Bisnis.com, JAKARTA - Center of Economic and Law Studies (CELIOS) menilai smelter yang mangkrak menjadi penghambat dalam mendorong hilirisasi bauksit.
Direktur Eksekutif CELIOS Bhima Yudhistira mengatakan pekerjaan rumah pemerintah dalam mengembangkan hilirisasi bauksit adalah menyelesaikan smelter yang masih mangkrak.
Kementerian ESDM mencatat terdapat sebanyak 12 smelter bauksit yang dikembangkan, tetapi baru empat yang beroperasi.
"Adapun, salah satu kendala pembangunan smelter bauksit adalah sulitnya mencari pendanaan. Bank domestik belum banyak tertarik dalam mendanai proyek hilirisasi bauksit," kata Bhima melalui keterangan resmi, Selasa (14/1/2025).
Menurutnya, pendanaan hilirisasi bauksit masih didominasi investor asing dalam pembangunan smelter.

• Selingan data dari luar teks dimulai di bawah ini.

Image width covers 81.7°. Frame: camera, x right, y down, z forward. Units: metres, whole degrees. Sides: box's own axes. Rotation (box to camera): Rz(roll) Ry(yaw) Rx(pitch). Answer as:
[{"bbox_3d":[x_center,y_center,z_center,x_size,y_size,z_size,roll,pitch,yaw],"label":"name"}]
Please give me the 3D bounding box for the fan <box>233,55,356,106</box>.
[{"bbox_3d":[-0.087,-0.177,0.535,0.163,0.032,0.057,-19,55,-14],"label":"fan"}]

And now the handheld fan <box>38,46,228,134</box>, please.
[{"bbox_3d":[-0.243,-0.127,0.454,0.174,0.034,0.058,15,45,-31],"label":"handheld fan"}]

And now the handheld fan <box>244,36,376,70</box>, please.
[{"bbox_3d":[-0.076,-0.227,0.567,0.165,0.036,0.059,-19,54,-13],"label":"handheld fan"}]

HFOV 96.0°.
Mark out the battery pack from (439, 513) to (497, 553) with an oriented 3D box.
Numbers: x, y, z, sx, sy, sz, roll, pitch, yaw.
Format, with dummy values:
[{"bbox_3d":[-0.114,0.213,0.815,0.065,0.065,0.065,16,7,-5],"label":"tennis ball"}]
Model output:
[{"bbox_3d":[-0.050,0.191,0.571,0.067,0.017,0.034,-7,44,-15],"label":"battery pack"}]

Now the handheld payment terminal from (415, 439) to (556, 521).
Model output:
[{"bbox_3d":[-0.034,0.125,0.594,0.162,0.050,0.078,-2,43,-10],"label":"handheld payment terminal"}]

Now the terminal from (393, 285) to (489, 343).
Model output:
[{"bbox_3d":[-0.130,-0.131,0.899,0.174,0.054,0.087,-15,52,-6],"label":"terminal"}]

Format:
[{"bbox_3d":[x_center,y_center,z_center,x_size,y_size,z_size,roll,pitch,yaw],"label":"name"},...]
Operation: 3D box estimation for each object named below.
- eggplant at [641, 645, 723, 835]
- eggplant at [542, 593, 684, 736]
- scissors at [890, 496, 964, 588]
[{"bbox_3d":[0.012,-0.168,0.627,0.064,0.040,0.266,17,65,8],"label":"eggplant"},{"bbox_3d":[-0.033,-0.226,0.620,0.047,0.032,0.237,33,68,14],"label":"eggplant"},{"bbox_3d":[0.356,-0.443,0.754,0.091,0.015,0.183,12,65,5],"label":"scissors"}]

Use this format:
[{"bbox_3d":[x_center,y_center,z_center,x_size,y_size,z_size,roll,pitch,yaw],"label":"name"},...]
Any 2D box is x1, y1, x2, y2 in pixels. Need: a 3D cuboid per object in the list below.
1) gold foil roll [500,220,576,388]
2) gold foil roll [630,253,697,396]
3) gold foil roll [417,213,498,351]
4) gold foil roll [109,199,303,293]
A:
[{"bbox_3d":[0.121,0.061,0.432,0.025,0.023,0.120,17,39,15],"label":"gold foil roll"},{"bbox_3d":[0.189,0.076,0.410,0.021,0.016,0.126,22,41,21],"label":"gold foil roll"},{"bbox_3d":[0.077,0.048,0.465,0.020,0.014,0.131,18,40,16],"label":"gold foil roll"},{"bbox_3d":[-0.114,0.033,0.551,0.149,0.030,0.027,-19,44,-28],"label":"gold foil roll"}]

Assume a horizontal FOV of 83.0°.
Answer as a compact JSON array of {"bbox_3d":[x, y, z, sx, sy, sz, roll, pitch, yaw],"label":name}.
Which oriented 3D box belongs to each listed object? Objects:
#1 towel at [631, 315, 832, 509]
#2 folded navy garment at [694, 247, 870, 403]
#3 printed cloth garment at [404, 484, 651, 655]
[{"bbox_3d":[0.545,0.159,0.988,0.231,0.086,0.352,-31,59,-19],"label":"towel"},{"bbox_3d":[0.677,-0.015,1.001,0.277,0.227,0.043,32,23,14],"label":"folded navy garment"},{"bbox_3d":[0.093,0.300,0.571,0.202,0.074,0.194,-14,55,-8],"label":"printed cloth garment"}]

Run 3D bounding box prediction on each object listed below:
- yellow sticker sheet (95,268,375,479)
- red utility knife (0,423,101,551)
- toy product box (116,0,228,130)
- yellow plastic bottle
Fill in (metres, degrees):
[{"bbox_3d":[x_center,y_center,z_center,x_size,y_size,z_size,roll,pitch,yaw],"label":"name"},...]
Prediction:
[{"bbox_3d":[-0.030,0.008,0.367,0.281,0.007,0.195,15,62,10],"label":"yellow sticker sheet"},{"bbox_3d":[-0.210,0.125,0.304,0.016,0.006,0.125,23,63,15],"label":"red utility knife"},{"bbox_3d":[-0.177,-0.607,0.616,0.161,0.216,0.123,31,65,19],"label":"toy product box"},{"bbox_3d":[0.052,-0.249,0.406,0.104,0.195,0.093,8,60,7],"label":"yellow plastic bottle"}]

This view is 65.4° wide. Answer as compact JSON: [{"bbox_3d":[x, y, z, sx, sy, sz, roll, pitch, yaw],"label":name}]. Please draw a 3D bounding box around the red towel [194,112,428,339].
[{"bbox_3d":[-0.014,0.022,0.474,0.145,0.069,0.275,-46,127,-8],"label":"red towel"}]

Misalnya, merujuk laporan Kementerian Investasi/Badan Koordinasi Penanaman Modal (BKPM), realisasi investasi di bidang hilirisasi sepanjang 2023 mencapai Rp375,4 triliun dengan angka paling banyak masuk ke sektor mineral, yakni Rp216,8 triliun.
Baca Juga
Bhima menuturkan investasi ini terbagi untuk pembangunan smelter nikel Rp136,6 triliun, smelter tembaga Rp70,5 triliun, dan smelter bauksit Rp9,7 triliun.
Dia berpendapat persoalan nasib hilirisasi bauksit juga memerlukan reformasi diberbagai aspek. Apalagi, Indonesia merupakan salah satu negara penghasil bauksit terbesar di dunia.
Namun, kinerja ekspor industri pengolahan bauksit cenderung melemah pada 2023. Berdasarkan data terakhir, volume ekspor industri pengolahan logam dasar bauksit pada 2023 hanya 396,1 ton, turun 41,6% dibanding 2022 yang mencapai 678,5 ton.
Adapun nilai ekspornya pun turun 55,6% (yoy) dari US$1 juta menjadi US$448,4 ribu.
Oleh karena itu, Bhima mengingatkan pemerintah memberikan insentif investasi bagi investor untuk membangun smelter.
"Memberikan insentif fiskal secara selektif dan terukur kepada investor yang membangun fasilitas pengolahan dan pemurnian (smelter) di dalam negeri dengan catatan memiliki rencana transisi energi dan pengolahan limbah yang baik," kata Bhima.
Selain itu, pemerintah juga perlu memberlakukan sanksi bagi perusahaan yang tidak memenuhi kewajiban membangun smelter sesuai tenggat waktu. Di sisi lain, pemerintah juga perlu membangun infrastruktur energi yang memadai.
"Seperti pembangkit listrik dari energi terbarukan, untuk mendukung operasi smelter yang membutuhkan energi besar [energy intensive industry]," kata Bhima.